Selanjutnya, ada indikasi yang membuat keenam dokumen penawaran hanya satu pihak. Kejanggalan lainnya, pemenang lelang ditetapkan oleh kepala dinas, dan penandatangan kontrak tidak menggunakan pendapat ahli hukum profesional. Jaminan pelaksanaan dikeluarkan oleh perusahaan asuransi. 

II) Ada cacat dalam pelaksanaan pembangunan.

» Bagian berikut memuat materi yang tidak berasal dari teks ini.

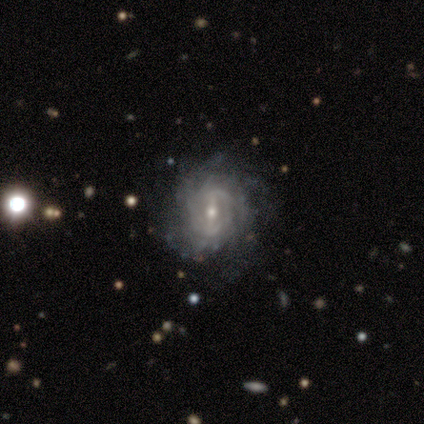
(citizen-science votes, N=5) smooth-or-featured: featured or disk: 80% | star or artifact: 20% | smooth: 0%
  disk-edge-on: no: 100% | yes: 0%
    bar: strong: 50% | weak: 25% | no: 25%
    has-spiral-arms: yes: 100% | no: 0%
      spiral-winding: medium: 75% | tight: 25% | loose: 0%
      spiral-arm-count: 4: 50% | 2: 25% | 3: 25% | 1: 0% | more than 4: 0% | can't tell: 0%
    bulge-size: small: 100% | dominant: 0% | large: 0% | moderate: 0% | none: 0%
  merging: none: 75% | minor disturbance: 25% | major disturbance: 0% | merger: 0%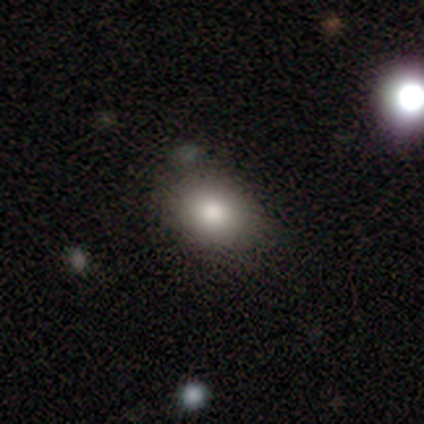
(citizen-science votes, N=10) Smooth or featured? smooth (70%)
How rounded? in between (57%)
Merging? none (89%)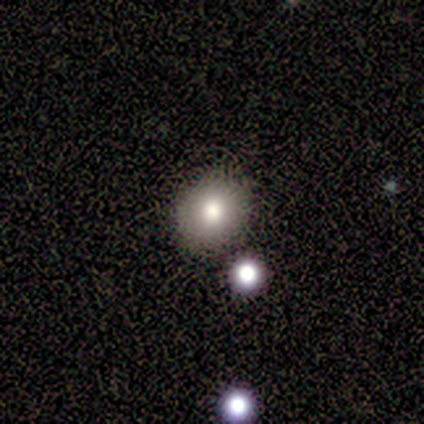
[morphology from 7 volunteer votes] Smooth or featured: smooth — 71% (featured or disk — 14%)
How rounded: round — 80% (in between — 20%)
Merging: none — 83% (merger — 17%)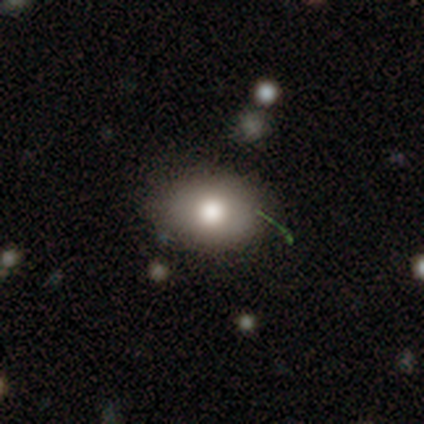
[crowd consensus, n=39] Overall: smooth (77%). How rounded: in between (70%; round 30%). Merging: none (81%).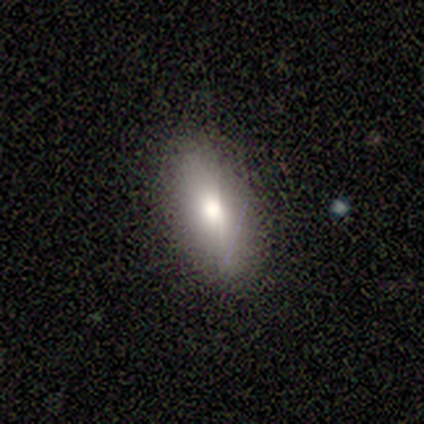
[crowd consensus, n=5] Q: Smooth or featured?
A: smooth (40%); tied with: featured or disk (40%)
Q: How rounded?
A: in between (50%); tied with: cigar-shaped (50%)
Q: Merging?
A: none (50%); tied with: minor disturbance (50%)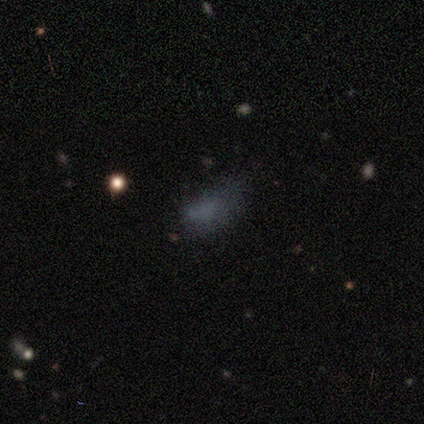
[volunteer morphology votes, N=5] Smooth or featured? 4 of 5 (80%) said star or artifact.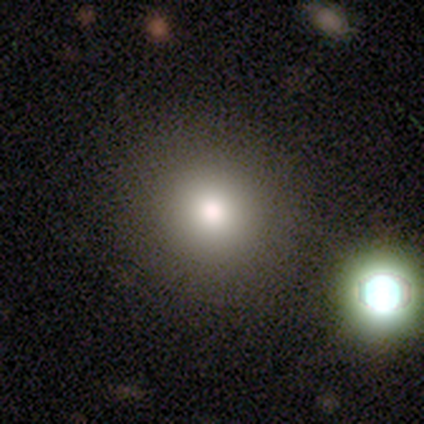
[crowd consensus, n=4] Volunteers were most divided on "smooth or featured": smooth: 75%, star or artifact: 25%, featured or disk: 0%. More confident: how rounded — round (100%); merging — none (100%).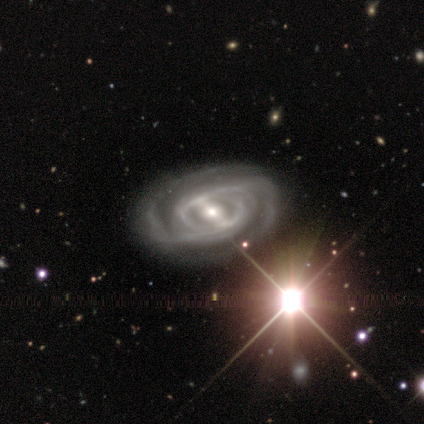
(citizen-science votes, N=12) A featured or disk galaxy (92%) with a strong bar (55%), 2 (64%) medium (64%) spiral arms (100%) and a small central bulge (45%).

Vote fractions:
- Smooth or featured? featured or disk: 92% / star or artifact: 8% / smooth: 0%
- Edge-on disk? no: 100% / yes: 0%
- Bar? strong: 55% / weak: 45% / no: 0%
- Spiral arms? yes: 100% / no: 0%
- Spiral winding? medium: 64% / tight: 27% / loose: 9%
- Spiral arm count? 2: 64% / 3: 18% / 1: 9% / 4: 9% / more than 4: 0% / can't tell: 0%
- Bulge size? small: 45% / moderate: 36% / large: 18% / dominant: 0% / none: 0%
- Merging? none: 82% / minor disturbance: 9% / major disturbance: 9% / merger: 0%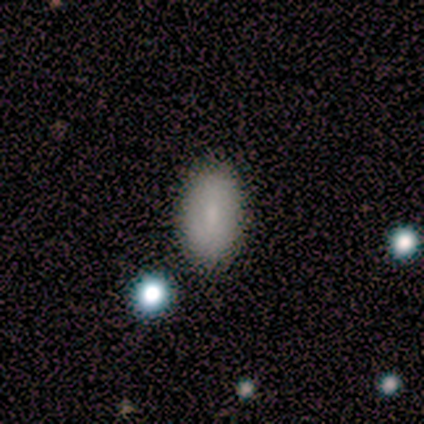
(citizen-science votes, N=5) A smooth galaxy with no disk features (40%, tied with featured or disk) that is in between round and cigar-shaped (100%). Merging: none (75%).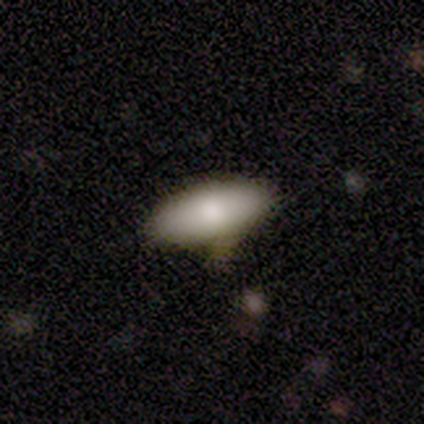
Morphology: type=smooth (100%); roundness=in between (100%); merging=none (67%).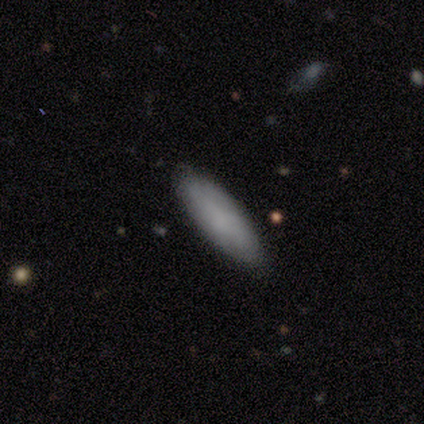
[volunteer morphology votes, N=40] Smooth or featured? 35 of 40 (88%) said smooth. How rounded? 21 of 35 (60%) said cigar-shaped. Merging? 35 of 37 (95%) said none.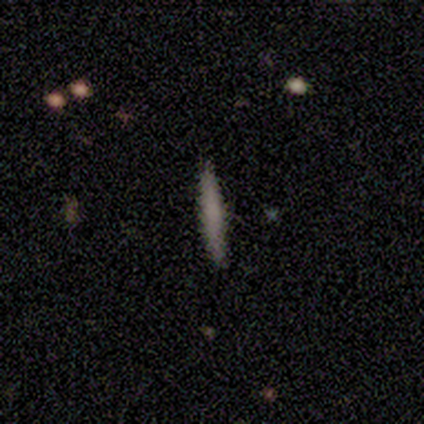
Smooth or featured?
  - smooth: 71% *
  - featured or disk: 18%
  - star or artifact: 11%
How rounded?
  - cigar-shaped: 93% *
  - in between: 7%
  - round: 0%
Merging?
  - none: 94% *
  - minor disturbance: 3%
  - merger: 3%
  - major disturbance: 0%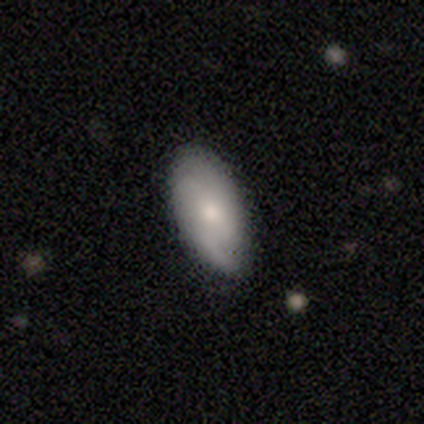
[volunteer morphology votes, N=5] This is likely a featured or disk galaxy (60%). It is likely not viewed edge-on (67%). Bar: clearly no (100%). Spiral arm pattern: possibly yes (50%, tied with no). Spiral arm count: clearly can't tell (100%). Spiral winding: clearly medium (100%). Central bulge: clearly moderate (100%). Merging: likely none (60%).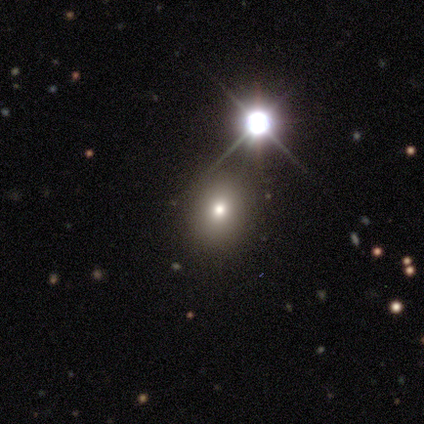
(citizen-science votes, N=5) A smooth galaxy with no disk features (60%) that is round (67%). Merging: none (100%).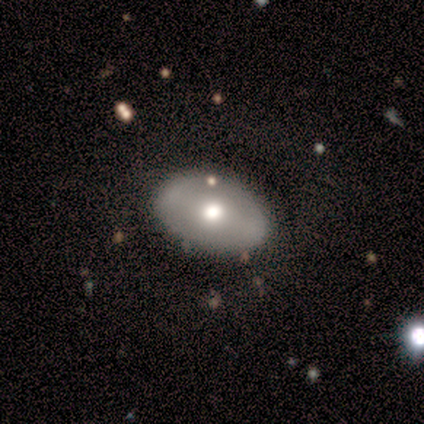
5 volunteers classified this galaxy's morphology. smooth-or-featured: featured or disk: 80% | smooth: 20% | star or artifact: 0%
  disk-edge-on: no: 100% | yes: 0%
    bar: strong: 50% (tied) | no: 50% (tied) | weak: 0%
    has-spiral-arms: no: 100% | yes: 0%
    bulge-size: moderate: 100% | dominant: 0% | large: 0% | small: 0% | none: 0%
  merging: none: 80% | minor disturbance: 20% | major disturbance: 0% | merger: 0%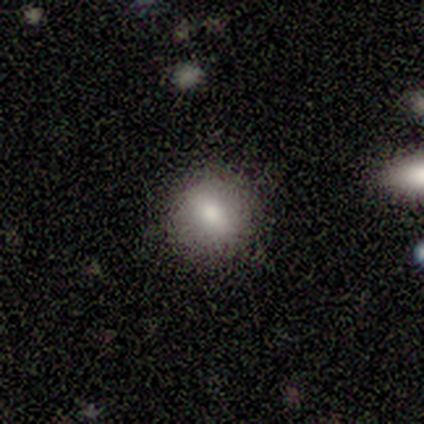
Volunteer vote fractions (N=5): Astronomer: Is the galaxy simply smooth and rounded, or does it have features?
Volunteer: smooth — 60%.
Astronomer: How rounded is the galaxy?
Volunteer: in between — 67%.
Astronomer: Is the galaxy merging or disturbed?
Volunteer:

Cacat itu misalnya tercermin dalam adendum kontrak lebih dari 10% dari nilai kontrak awal. Adendum kontrak juga tidak diikuti penambahan nilai jaminan pelaksanaan. Adendum kontrak diikuti pula dengan perpanjangan jaminan pelaksanaan. 

(III) Adanya kerugian dan pemborosan keuangan daaerah.

Kerugian daerah disebabkan oleh kesalahan hitung secara kompleks, antara lain terdapat perhitungan PPN dalam analisis dihitung ganda sebesar Rp4.023.808.285. Lalu, terdapat pemborosan daerah sebesar Rp12.600.147.136. Pembayaran penyesuaian harga pada pembangunan Pelabuhan Segintung belum dilakukan sesuai dengan ketentuan kontrak.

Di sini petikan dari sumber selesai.